The final speaker in this AoIR 2015 session is my QUT colleague Wilfred Wang, whose focus is on the Chinese platform Weibo. His interest is in geography online – how do we understand local geography through our online activities?

Weibo is a Chinese microblogging platform, launched by Sina in 2009 and now featuring some 280 million accounts. Like Twitter, it works with 140-character messages, but given that these use Chinese characters they enable substantially longer texts. Weibo also incorporates more extended functionality than Twitter.

Geography continues to matter even online, of course, as the Chinese focus of Weibo itself demonstrates. But sub-national regions in China also matter immensely for personal identity, and Weibo is located within China's asymmetric social structure between strong local places and the central state apparatus.

This is also the key central paradox for contemporary China: on the one hand, the state promotes a unified Chinese identity, culture, history, and (Mandarin) language, while many regional specificities remain in economic and development processes, citizen registration and movement rules, administrative systems, as well as identity.

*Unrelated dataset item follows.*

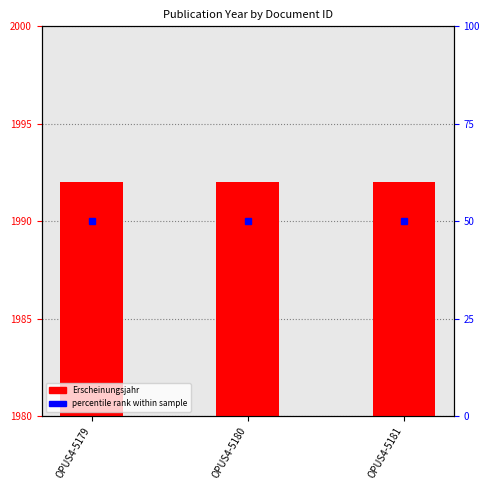

List the series in order of their overall mean, highest first.

Erscheinungsjahr, percentile rank within sample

Since the emergence of the Internet as a mass medium in China, such regional differences have also manifested there, and many Chinese Websites offer regional editions and fora. Wilfred's work focusses on the Guangzhou region, in particular, which has a distinct regional identity and predominantly uses Cantonese.

The use of Cantonese rather than Mandarin especially in slang is part of a kind of linguistic war, and local history (ignored in official histories) is also used to maintain local identity, for example. How this plays out online is worth further study.